December’s jobs report rounded out 2015 with a bang. Among Wall Street analysts, the consensus was the economy would add some 200,000 jobs in the last month of 2015. In reality, payrolls grew by a better-than-expected 292,000 last month, and although the unemployment rate held steady at 5 percent, labor force participation ticked up by a tenthHigh of a percentage point.

So there are reasons to cheer Friday's jobs report, but it's not all roses. Digging deeper, here are three key themes that emerged in the report.

1. Mining Jobs Are Still Getting Slammed

The slide in oil and commodities prices that began in late 2014 hasn’t abated. The price of crude oil fell 30 percent in 2015, slamming the brakes on the runaway job gains from the shale oil boom of the past decade.

A total of 129,000 mining jobs were lost in 2015, with more than 40,000 positions evaporating in December alone.

Manufacturing has also felt a chill wind from the global economy, as slowing growth in China and Europe dries up foreign demand. A stronger dollar, meanwhile, has made exports less attractive to the global market.

That double whammy weighed heavily on makers of transportation equipment, machinery and metal products in December. In all, the durable goods manufacturers shed 6,000 jobs in December, losses partly offset by gains in the appliances and wood products industries.

With oil still falling in the first week of 2016 and the dollar gaining ground against the Chinese yuan, these patterns don’t look likely to end anytime soon.

2. Wage Growth Hasn’t Left the Runway

Economists on the lookout for signs of wage growth in the economy will have to wait. Despite adding nearly 50 percent more jobs than analysts expected in December, employers in most industries left wages virtually stagnant.

Analysts at Deutsche Bank called the wage data “a modest weak spot” in the report. Though year-over-year gains came in at a decent 2.5 percent, they got an artificial boost from an unusually low reading in December 2014. In the aggregate, average hourly earnings fell 1 cent to $25.24.

“We note that there was no change in average hourly earnings after a long string of 0.2 percent [month-over-month] increases,” said ITG Chief Economist Steve Blitz in a note released after the report.
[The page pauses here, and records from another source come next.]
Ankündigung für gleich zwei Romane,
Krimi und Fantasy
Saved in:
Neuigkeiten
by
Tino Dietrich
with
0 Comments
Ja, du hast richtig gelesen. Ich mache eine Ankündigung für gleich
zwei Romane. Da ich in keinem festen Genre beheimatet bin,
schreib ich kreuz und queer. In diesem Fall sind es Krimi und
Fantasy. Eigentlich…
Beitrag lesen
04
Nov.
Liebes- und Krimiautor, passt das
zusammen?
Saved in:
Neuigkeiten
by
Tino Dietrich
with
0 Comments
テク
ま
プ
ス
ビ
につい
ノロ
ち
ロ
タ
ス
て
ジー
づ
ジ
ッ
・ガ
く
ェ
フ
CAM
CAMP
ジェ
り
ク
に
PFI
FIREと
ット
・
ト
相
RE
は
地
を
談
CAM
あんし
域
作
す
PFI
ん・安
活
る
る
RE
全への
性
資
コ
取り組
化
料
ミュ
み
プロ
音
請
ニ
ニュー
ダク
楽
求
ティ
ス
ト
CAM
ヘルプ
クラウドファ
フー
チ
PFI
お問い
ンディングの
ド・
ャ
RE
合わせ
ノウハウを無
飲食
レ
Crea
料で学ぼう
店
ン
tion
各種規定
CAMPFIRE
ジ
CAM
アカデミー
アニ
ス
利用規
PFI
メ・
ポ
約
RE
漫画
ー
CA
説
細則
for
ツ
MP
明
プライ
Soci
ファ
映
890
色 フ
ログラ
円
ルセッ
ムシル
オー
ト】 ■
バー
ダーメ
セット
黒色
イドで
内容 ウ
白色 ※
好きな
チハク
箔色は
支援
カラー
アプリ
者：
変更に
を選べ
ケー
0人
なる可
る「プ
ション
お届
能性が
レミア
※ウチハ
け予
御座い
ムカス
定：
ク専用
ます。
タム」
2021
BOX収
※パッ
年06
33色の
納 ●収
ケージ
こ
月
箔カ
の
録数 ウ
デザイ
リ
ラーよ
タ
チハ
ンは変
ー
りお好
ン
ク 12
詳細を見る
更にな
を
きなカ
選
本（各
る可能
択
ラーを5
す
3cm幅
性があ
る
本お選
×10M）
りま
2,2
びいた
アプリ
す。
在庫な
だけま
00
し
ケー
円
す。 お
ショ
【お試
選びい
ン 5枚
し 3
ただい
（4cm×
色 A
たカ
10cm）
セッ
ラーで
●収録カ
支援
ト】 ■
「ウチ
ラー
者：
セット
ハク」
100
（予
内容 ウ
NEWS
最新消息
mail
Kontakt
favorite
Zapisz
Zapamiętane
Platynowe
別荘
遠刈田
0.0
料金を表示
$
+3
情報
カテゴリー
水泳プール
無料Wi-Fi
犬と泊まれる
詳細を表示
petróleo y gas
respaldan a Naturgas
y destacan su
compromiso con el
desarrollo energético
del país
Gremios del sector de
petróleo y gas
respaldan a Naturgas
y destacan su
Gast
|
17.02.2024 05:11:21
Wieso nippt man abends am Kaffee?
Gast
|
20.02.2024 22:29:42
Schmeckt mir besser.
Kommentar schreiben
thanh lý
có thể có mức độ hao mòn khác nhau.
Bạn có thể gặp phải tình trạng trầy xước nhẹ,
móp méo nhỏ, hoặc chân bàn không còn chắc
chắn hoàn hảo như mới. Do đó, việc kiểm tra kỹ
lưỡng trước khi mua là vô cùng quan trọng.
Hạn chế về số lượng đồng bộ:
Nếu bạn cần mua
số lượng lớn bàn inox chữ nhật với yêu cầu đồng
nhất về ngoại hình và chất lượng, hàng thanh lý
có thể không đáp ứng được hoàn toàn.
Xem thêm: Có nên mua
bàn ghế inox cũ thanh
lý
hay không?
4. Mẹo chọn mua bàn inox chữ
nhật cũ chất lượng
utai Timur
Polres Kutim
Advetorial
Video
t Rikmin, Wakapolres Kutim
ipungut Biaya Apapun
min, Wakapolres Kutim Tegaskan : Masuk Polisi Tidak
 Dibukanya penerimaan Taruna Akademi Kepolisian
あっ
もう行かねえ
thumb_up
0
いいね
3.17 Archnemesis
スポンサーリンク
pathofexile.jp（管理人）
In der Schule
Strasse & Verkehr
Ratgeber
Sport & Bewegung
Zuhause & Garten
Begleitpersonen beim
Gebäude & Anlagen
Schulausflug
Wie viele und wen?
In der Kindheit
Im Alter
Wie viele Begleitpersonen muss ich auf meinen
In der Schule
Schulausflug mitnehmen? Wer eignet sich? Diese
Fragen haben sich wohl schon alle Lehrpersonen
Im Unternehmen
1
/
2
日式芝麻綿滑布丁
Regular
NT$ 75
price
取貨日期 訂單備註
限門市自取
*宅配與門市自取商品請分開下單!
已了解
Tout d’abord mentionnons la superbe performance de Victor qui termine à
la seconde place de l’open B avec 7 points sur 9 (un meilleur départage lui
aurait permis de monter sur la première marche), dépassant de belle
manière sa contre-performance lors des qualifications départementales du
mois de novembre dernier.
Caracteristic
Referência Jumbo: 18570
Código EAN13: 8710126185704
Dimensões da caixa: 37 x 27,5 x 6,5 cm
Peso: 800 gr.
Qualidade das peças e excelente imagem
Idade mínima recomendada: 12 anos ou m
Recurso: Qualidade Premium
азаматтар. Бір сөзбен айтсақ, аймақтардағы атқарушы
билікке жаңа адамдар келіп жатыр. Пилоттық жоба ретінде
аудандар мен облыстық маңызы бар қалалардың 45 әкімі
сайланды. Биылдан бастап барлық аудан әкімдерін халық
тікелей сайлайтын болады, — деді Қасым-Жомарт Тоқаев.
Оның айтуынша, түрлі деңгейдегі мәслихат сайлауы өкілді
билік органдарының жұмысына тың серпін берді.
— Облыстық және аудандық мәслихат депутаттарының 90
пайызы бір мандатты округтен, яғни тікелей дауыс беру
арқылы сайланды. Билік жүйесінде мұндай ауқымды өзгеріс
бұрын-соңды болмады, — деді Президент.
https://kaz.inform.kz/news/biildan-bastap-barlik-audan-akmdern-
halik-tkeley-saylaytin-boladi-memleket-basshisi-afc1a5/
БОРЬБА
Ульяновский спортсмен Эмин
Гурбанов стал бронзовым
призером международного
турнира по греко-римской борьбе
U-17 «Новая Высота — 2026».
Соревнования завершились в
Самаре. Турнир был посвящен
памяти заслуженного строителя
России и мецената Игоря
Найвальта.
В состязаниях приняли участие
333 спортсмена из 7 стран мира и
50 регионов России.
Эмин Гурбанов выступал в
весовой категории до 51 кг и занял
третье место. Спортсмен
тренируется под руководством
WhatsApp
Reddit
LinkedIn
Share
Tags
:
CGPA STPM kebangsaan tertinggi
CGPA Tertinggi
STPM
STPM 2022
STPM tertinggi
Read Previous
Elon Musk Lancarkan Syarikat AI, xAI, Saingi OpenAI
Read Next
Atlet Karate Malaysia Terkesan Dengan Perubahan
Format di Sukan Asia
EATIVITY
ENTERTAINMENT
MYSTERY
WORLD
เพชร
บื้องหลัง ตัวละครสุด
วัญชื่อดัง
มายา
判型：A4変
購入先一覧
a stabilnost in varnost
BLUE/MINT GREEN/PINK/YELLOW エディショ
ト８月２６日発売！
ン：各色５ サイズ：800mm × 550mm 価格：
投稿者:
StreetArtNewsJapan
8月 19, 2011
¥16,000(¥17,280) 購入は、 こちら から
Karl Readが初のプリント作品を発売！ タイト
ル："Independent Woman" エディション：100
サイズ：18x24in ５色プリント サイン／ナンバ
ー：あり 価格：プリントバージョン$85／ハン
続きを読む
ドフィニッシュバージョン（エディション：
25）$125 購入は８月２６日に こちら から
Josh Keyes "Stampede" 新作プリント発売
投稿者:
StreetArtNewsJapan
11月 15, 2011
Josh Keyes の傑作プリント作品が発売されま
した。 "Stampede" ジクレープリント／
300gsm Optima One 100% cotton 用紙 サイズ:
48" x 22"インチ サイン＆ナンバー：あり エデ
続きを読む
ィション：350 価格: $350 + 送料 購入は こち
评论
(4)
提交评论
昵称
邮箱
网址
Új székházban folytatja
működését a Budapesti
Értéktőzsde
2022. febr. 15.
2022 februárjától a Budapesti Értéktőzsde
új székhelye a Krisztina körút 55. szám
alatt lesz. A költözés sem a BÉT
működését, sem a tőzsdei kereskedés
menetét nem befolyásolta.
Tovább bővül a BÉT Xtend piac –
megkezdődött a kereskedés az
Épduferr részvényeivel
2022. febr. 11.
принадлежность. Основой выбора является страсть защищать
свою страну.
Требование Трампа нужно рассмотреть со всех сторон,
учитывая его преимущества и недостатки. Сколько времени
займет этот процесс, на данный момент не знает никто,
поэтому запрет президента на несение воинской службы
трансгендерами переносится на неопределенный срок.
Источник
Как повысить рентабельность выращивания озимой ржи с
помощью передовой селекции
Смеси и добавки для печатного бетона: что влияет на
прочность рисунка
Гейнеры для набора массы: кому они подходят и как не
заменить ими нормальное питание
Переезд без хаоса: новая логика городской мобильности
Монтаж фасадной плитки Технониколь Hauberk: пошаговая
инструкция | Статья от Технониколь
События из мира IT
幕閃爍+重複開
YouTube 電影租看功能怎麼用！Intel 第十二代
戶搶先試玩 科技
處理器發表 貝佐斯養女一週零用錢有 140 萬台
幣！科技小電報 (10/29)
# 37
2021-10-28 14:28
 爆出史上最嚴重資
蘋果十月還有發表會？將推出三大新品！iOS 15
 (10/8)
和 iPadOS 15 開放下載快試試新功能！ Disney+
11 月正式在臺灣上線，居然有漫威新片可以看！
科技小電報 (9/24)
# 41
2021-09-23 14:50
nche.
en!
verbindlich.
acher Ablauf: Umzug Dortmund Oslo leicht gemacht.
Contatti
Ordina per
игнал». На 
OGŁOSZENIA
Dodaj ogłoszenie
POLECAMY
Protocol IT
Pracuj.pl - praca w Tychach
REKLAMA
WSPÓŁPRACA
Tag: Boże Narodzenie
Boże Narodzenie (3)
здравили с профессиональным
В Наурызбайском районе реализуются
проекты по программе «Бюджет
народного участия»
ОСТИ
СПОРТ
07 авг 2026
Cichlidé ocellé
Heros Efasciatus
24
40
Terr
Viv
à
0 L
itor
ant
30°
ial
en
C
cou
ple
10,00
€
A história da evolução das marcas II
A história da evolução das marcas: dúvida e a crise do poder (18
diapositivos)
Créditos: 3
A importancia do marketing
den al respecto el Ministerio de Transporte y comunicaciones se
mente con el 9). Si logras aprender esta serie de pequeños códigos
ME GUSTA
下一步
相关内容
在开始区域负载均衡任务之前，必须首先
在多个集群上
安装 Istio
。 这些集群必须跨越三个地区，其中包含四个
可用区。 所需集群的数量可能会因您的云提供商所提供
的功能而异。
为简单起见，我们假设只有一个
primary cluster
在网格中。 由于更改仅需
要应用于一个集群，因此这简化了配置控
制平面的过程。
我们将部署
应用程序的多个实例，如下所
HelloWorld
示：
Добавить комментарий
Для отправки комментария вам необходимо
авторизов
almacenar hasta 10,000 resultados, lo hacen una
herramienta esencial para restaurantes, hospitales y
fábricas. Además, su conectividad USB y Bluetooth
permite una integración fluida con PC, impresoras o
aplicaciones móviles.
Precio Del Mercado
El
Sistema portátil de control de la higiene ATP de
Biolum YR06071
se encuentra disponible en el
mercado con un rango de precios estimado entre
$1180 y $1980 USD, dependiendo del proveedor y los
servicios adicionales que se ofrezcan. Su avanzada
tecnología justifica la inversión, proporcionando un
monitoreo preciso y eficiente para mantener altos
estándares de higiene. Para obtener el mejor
Economists are hoping to see month-to-month gains edging closer to 0.3 percent to indicate strong wage growth.

Federal Reserve policymakers will be especially attuned to wage figures in coming months as they mull raising the benchmark interest rate further after December’s rate hike. According to the Fed’s economic model, rising wages are intertwined with a quickening pace of inflation. But both measures have lagged behind a level that the Fed would consider healthy enough to tighten monetary policy.

3. Health, Services Jobs Surge

Roughly half of the jobs growth in December came from relatively low-paid sectors: health services, temp work, food services and couriers. And as Blitz points out, some of the gains — particularly construction workers employed through a bizarrely warm December — are “seasonal mis-adjustments” that are liable to reverse in coming months.

Particularly vulnerable are couriers, a segment of the workforce that includes short-distance delivery drivers and messengers. It added 15,000 jobs in December and 11,000 jobs in November. Those gains likely reflect hiring for internet deliveries around the holiday season.

In total, 2015 saw job growth in the services sector soar to 15 times as much as in the goods-producing sector, which includes mining and manufacturing jobs. Employment gains in the health sector were particularly robust, with an average 40,000 jobs added per month in 2015, compared with 26,000 a month in 2014.

Those kinds of jobs are set to become more plentiful as America’s population grows grayer. Recent projections from the Bureau of Labor Statistics show the fastest-growing fields in the coming decade to be personal care aides, registered nurses and home health aides. Food preparers and retail workers round out the top five.